La fabbrica italiana di Venchi, a Castelletto Stura (Cuneo), sta lavorando con il 30% dei dipendenti, dice l’imprenditore:

«Abbiamo messo i lavoratori in ferie a turno e gli addetti alle vendite nei negozi ora sono in cassa integrazione». Ma la produzione continua, «non abbiamo licenziato nessuno», e ora è il momento delle uova di Pasqua, ferme nei magazzini perché la catena retail non le sta assorbendo. Perciò la previsione di toccare i 115 milioni di ricavi quest’anno andrà di certo rivista, ma «i cinque milioni d’investimento destinati alle nuove aperture nel 2020 sono confermati», dice Ferrero: «I nostri colleghi in Cina hanno firmato i contratti anche durante la crisi più nera del Covid-19».

Ora nel Paese presieduto da Xi Jinping, dove il blocco totale delle attività è stato il 23 gennaio, «sta andando ogni giorno un po’ meglio». Dice Ferrero: «Noi abbiamo riaperto tutto fra il 10 e il 17 febbraio, dopo due settimane di crisi dura. Pechino è stata un po’ più lenta, 14 marzo».

La progressione è evidente:

«Due settimane fa siamo passati al -30% del fatturato previsto in Cina, ma la settimana precedente eravamo al -50% e quella prima al -75%. Allo scoppio del virus avevamo perso il 100%». Ferrero sta però seguendo anche un’altra strada, tecnologica, per oliare la catena industriale: accordarsi con operatori alternativi alle banche per fare arrivare il più in fretta possibile i soldi destinati alle partite Iva — i suoi clienti — dal decreto Cura Italia.

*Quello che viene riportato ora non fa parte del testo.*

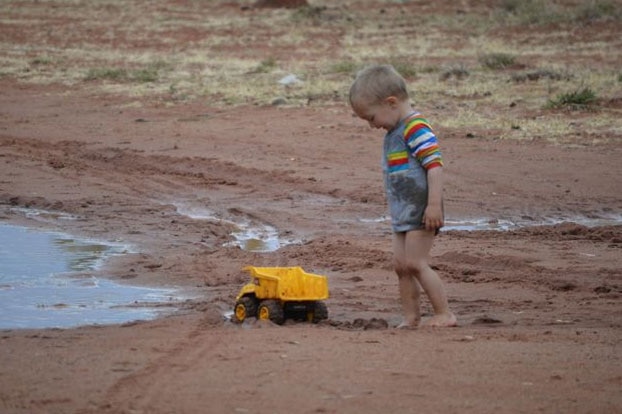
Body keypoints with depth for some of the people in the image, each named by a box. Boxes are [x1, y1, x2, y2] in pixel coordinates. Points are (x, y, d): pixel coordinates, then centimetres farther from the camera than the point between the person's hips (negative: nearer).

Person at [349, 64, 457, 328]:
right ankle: (411, 318, 10)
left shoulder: (415, 128, -16)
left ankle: (444, 314, -5)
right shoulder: (395, 131, 15)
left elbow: (434, 164, -22)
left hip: (422, 211, -10)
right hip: (403, 213, 10)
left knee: (415, 263, -11)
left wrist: (434, 205, -26)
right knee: (401, 265, 7)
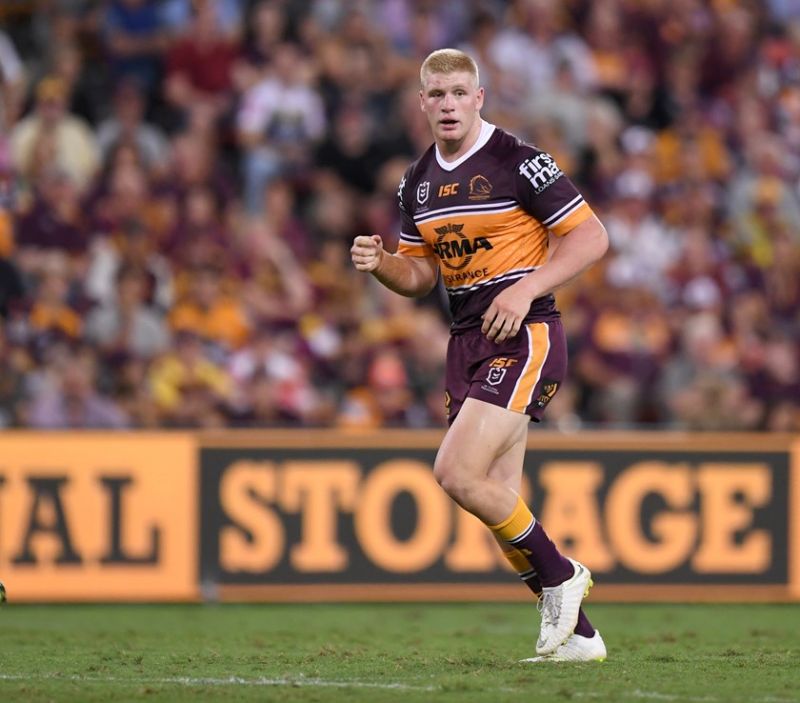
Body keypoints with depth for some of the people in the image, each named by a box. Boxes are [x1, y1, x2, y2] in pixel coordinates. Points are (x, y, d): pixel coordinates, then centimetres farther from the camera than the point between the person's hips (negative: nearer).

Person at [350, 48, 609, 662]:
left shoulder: (517, 162, -10)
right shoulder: (418, 180, 12)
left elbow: (591, 236, -9)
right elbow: (420, 275, 20)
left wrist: (525, 289, -19)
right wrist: (379, 263, -2)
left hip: (524, 336, -8)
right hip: (467, 341, 8)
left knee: (457, 473, -20)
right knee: (498, 503, 3)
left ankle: (558, 574, -2)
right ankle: (575, 633, 12)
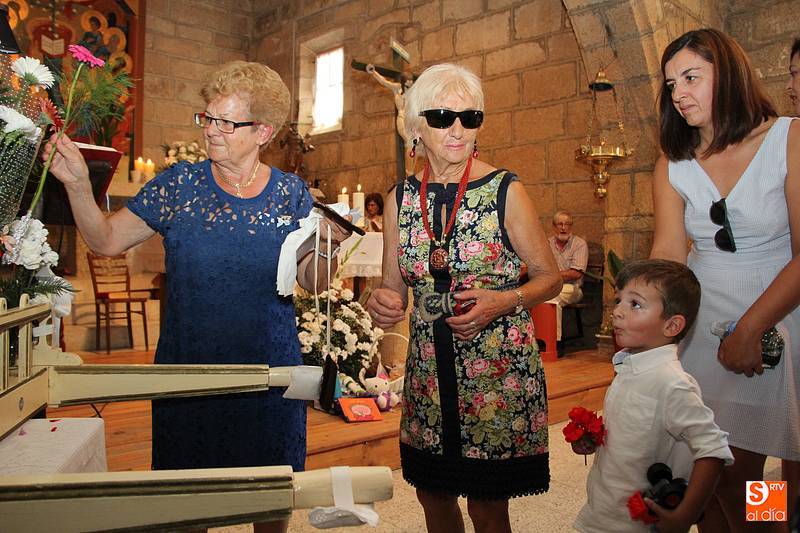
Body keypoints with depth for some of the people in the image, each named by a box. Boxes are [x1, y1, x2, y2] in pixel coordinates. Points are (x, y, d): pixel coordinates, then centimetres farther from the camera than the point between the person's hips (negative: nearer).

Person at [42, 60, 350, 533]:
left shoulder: (291, 194, -2)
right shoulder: (180, 183, -2)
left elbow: (310, 281, 0)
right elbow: (106, 240, 1)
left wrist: (327, 251, -19)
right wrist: (78, 185, -13)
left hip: (268, 370, 0)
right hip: (186, 366, 1)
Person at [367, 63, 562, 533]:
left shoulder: (506, 191, -8)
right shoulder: (401, 198, 2)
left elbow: (550, 277, -1)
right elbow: (395, 288, 10)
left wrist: (503, 302, -19)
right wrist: (384, 303, -13)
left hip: (499, 370, -3)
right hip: (429, 371, 4)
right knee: (433, 494, 17)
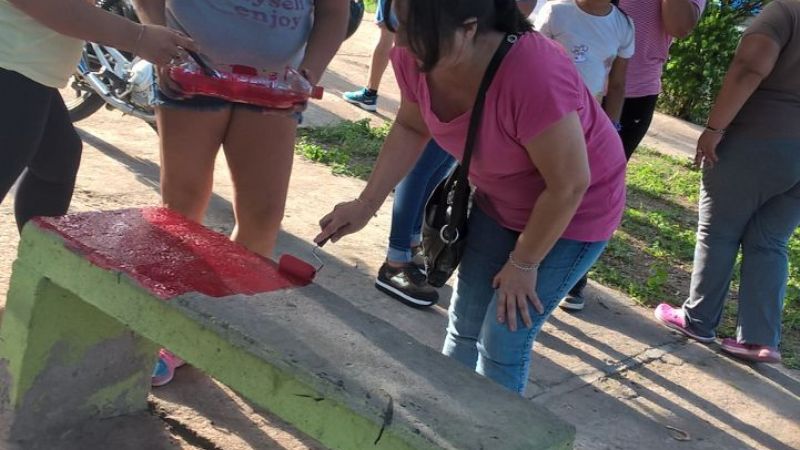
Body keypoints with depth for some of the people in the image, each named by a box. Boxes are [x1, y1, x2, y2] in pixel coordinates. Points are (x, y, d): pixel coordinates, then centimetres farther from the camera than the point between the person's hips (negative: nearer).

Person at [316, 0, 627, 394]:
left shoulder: (533, 78, -41)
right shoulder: (416, 58, -21)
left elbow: (569, 185, -28)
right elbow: (411, 128, 1)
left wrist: (523, 263, -16)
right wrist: (366, 203, -6)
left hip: (573, 210, -6)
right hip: (500, 198, 6)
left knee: (502, 344, -4)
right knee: (464, 325, 14)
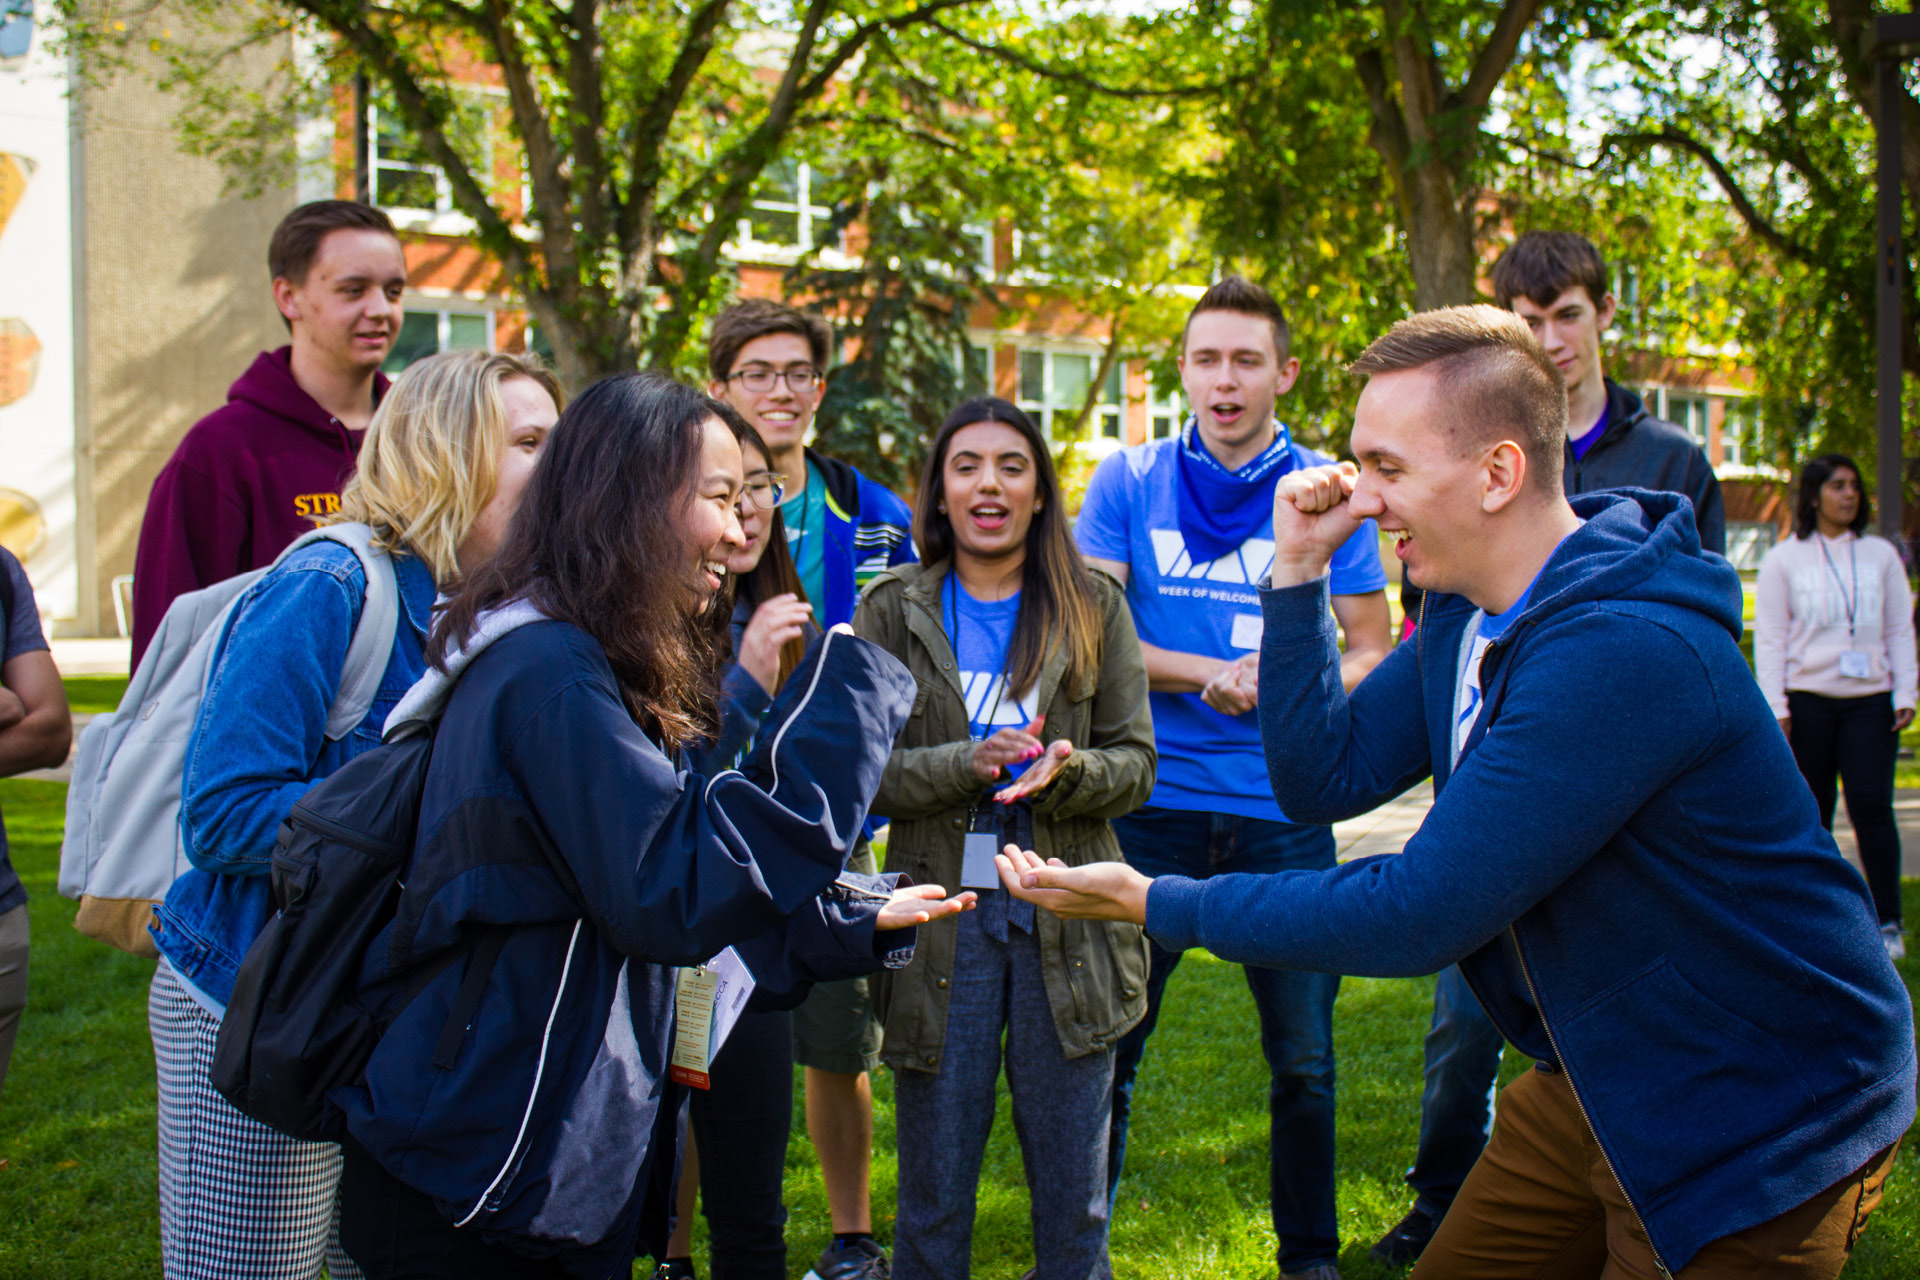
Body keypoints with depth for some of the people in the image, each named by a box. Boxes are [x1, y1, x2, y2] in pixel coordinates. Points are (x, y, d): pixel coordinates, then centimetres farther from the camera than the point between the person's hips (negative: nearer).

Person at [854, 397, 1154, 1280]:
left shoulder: (1095, 609, 5)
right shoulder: (892, 611, 4)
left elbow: (1135, 764, 3)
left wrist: (1066, 768, -18)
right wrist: (971, 763, -19)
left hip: (1066, 918, 1)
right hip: (941, 917, 0)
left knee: (1073, 1201, 9)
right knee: (933, 1197, 9)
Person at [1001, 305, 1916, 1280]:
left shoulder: (1625, 650, -30)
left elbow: (1418, 915, -29)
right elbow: (1326, 779, 2)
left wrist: (1155, 905, -22)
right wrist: (1298, 573, -8)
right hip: (1597, 1080, 8)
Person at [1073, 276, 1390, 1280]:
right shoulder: (1130, 483, 3)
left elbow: (1372, 658, 5)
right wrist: (1219, 678, -14)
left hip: (1283, 811, 1)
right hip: (1152, 802, 0)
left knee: (1304, 1061, 8)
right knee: (1107, 1045, 8)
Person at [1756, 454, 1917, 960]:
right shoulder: (1783, 559, 6)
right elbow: (1769, 638, 3)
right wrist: (1776, 706, -5)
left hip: (1868, 700, 1)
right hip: (1807, 701, -1)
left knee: (1872, 805, -9)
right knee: (1811, 815, 3)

«Studiamo nuovi accordi con le fintech per dare accesso veloce alle risorse — dice Ferrero —. Noi siamo un’azienda grandicella e per fortuna stiamo in piedi con le nostre gambe, vediamo poi che la Cina è solida. Ai fornitori pensiamo noi. La mia preoccupazione sono i nostri clienti, tutte partite Iva. In Italia abbiamo 45 negozi, ma anche 6 mila clienti fra i piccoli commercianti: enoteche, ristoranti di lusso, bar. Tutti chiusi. Sto cercando di usare gli strumenti del decreto per fare arrivare loro liquidità rapidamente usando le garanzie statali messe a disposizione.

Perché il problema sono le microimprese, fra i 100 mila euro e il milione di ricavi, dagli artigiani alla piccola pensione. Milioni di posti di lavoro».

Funzionerà? Venchi parte da una base di autosufficienza finanziaria, e difatti finora non ha mai voluto soci né quotarsi in Borsa («Restiamo di quell’idea»)

Ma pesa anche la determinazione. E per capire il grado d’ottimismo di quest’imprenditore che ha dichiarato battaglia a Godiva, il re del cioccolato: «Confermo che apriremo a Bologna tra giugno e luglio», dice. E ancora: «Il 5 marzo abbiamo inaugurato il secondo negozio in Giappone, a giugno faremo lo stesso a Giakarta. Abbiamo firmato per due nuovi punti vendita a New York. La Venchi non si ferma». E se le uova di cioccolato sono bloccate, ora l’azienda sta producendo il gelato per l’estate e il cioccolato extra fondente che non invecchia. «L’essenziale è pensare in modo innovativo, perché questa crisi cambierà il modo di fare impresa, probabilmente per sempre».